> REQUEST
Print the text of the listing below verbatim, from its start through the line containing "(Università di Calabria), Anna Lo Pr", with both ends included. Leave the pictures out of your answer.

%%

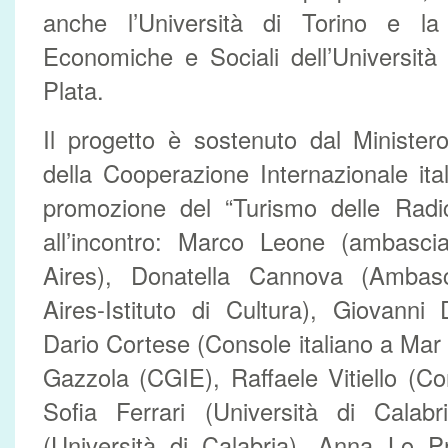
anche l’Università di Torino e la
Economiche e Sociali dell’Università
Plata.
Il progetto è sostenuto dal Ministero
della Cooperazione Internazionale ita
promozione del “Turismo delle Radici
all’incontro: Marco Leone (ambascia
Aires), Donatella Cannova (Ambasc
Aires-Istituto di Cultura), Giovanni
Dario Cortese (Console italiano a Mar 
Gazzola (CGIE), Raffaele Vitiello (C
Sofia Ferrari (Università di Calabr
(Università di Calabria), Anna Lo Pr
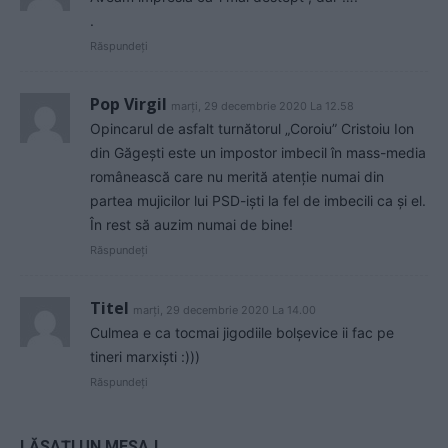
.
Răspundeți
Pop Virgil
marți, 29 decembrie 2020 La 12.58
Opincarul de asfalt turnătorul „Coroiu” Cristoiu Ion
din Găgeşti este un impostor imbecil în mass-media
românească care nu merită atenţie numai din
partea mujicilor lui PSD-işti la fel de imbecili ca şi el.
În rest să auzim numai de bine!
Răspundeți
Titel
marți, 29 decembrie 2020 La 14.00
Culmea e ca tocmai jigodiile bolșevice ii fac pe
tineri marxiști :)))
Răspundeți
LĂSAȚI UN MESAJ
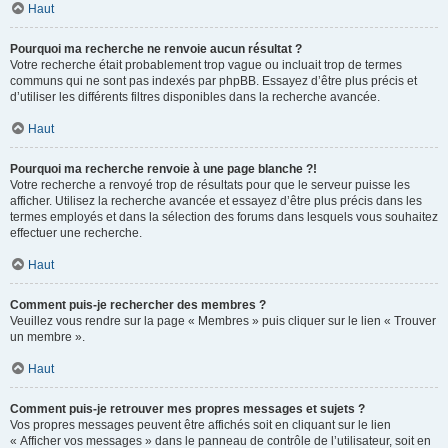
Haut
Pourquoi ma recherche ne renvoie aucun résultat ?
Votre recherche était probablement trop vague ou incluait trop de termes
communs qui ne sont pas indexés par phpBB. Essayez d’être plus précis et
d’utiliser les différents filtres disponibles dans la recherche avancée.
Haut
Pourquoi ma recherche renvoie à une page blanche ?!
Votre recherche a renvoyé trop de résultats pour que le serveur puisse les
afficher. Utilisez la recherche avancée et essayez d’être plus précis dans les
termes employés et dans la sélection des forums dans lesquels vous souhaitez
effectuer une recherche.
Haut
Comment puis-je rechercher des membres ?
Veuillez vous rendre sur la page « Membres » puis cliquer sur le lien « Trouver
un membre ».
Haut
Comment puis-je retrouver mes propres messages et sujets ?
Vos propres messages peuvent être affichés soit en cliquant sur le lien
« Afficher vos messages » dans le panneau de contrôle de l’utilisateur, soit en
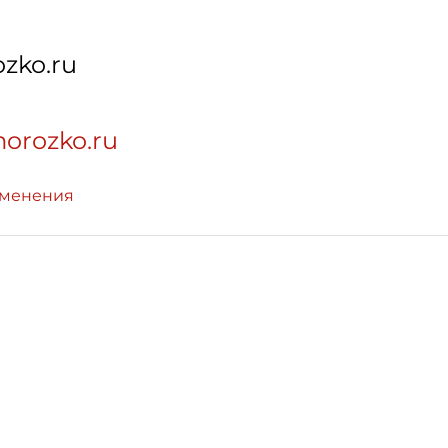
zko.ru
morozko.ru
зменения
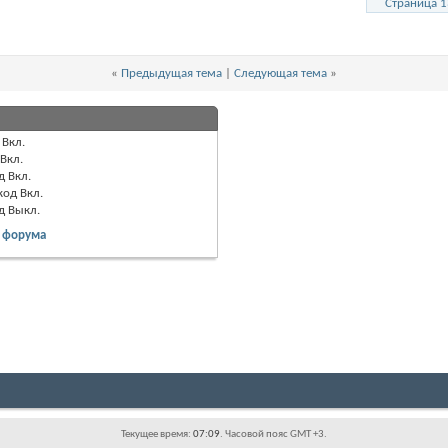
Страница 1
«
Предыдущая тема
|
Следующая тема
»
Вкл.
Вкл.
д
Вкл.
код
Вкл.
од
Выкл.
 форума
Текущее время:
07:09
. Часовой пояс GMT +3.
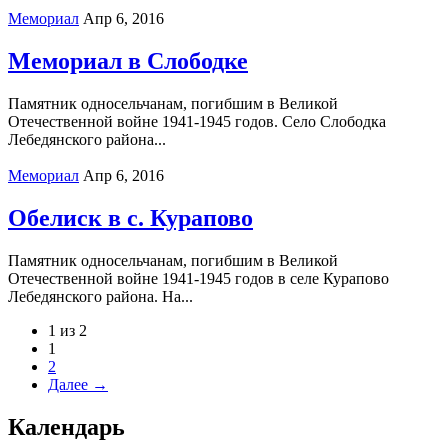
Мемориал
Апр 6, 2016
Мемориал в Слободке
Памятник односельчанам, погибшим в Великой
Отечественной войне 1941-1945 годов. Село Слободка
Лебедянского района...
Мемориал
Апр 6, 2016
Обелиск в с. Курапово
Памятник односельчанам, погибшим в Великой
Отечественной войне 1941-1945 годов в селе Курапово
Лебедянского района. На...
1 из 2
1
2
Далее →
Календарь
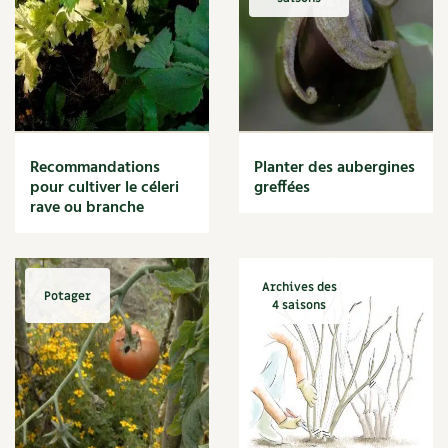
Recommandations
Planter des aubergines
pour cultiver le céleri
greffées
rave ou branche
Archives des
Potager
4 saisons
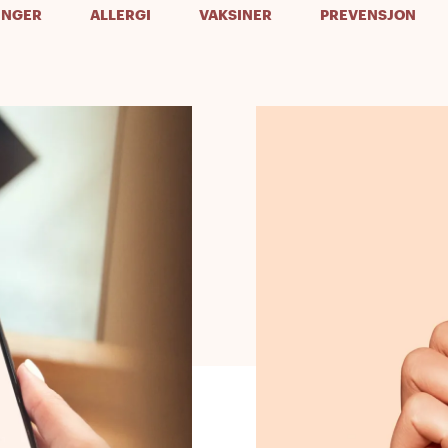
INGER
ALLERGI
VAKSINER
PREVENSJON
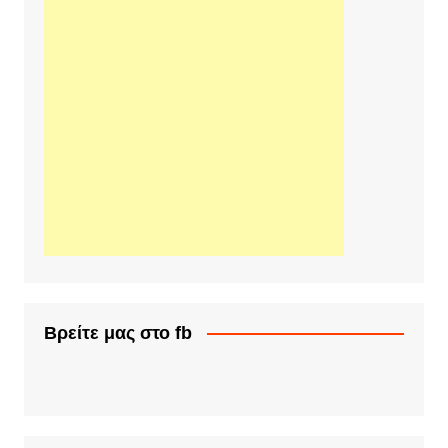
Βρείτε μας στο fb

%%

> RESULT OF THE TASK
anche l’Università di Torino e la
Economiche e Sociali dell’Università
Plata.
Il progetto è sostenuto dal Ministero
della Cooperazione Internazionale ita
promozione del “Turismo delle Radici
all’incontro: Marco Leone (ambascia
Aires), Donatella Cannova (Ambasc
Aires-Istituto di Cultura), Giovanni
Dario Cortese (Console italiano a Mar 
Gazzola (CGIE), Raffaele Vitiello (C
Sofia Ferrari (Università di Calabr
(Università di Calabria), Anna Lo Pr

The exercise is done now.